━━━ INFORMATION SUPPLIED
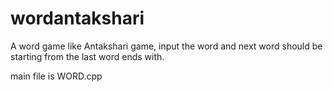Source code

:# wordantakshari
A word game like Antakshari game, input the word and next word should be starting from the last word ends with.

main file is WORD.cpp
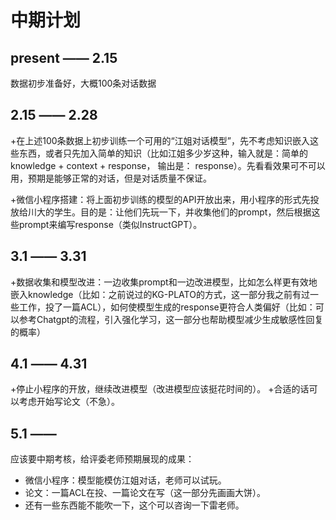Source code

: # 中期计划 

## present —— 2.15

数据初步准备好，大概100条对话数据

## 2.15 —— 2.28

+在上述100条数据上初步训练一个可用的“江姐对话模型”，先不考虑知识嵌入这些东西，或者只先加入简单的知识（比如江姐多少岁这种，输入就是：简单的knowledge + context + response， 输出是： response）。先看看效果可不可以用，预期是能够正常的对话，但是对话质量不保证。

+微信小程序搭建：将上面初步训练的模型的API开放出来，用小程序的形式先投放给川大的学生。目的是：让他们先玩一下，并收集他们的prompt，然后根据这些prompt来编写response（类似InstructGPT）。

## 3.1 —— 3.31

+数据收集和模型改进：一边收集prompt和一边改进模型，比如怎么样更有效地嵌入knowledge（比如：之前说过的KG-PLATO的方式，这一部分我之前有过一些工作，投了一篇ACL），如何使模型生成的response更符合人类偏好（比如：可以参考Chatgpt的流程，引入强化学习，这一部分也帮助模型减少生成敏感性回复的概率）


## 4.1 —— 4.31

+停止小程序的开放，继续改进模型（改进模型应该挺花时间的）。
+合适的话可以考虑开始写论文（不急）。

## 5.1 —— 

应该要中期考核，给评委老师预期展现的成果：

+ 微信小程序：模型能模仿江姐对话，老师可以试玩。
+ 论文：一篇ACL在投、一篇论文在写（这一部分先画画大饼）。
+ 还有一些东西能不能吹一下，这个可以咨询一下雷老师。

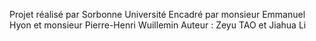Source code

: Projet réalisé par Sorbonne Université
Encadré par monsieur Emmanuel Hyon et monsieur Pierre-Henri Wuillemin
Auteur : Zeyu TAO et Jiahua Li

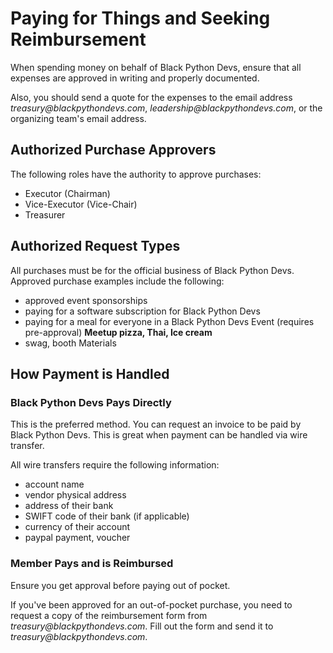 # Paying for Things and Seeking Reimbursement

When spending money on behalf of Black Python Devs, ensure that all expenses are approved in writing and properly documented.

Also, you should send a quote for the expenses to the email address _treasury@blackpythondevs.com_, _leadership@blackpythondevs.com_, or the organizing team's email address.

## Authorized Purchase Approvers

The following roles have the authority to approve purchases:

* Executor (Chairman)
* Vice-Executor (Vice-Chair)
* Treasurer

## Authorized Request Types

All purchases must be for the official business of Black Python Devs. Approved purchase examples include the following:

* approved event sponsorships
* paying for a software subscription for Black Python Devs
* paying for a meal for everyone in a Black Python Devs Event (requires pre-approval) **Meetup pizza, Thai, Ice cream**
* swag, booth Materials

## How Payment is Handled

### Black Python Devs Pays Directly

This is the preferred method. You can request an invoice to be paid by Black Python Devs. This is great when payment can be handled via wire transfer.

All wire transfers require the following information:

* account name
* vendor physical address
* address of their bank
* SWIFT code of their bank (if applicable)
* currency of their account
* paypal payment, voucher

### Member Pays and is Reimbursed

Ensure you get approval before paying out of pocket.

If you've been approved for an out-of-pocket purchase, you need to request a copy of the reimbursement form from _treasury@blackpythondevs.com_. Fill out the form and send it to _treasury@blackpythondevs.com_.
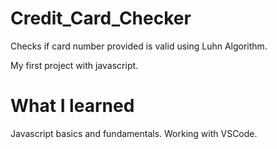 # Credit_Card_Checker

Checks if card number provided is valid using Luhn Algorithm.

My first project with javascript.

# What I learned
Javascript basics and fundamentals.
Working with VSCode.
━━━━━━
For every line of the records with the string "address", add one to a tally; give the final tally alone.

3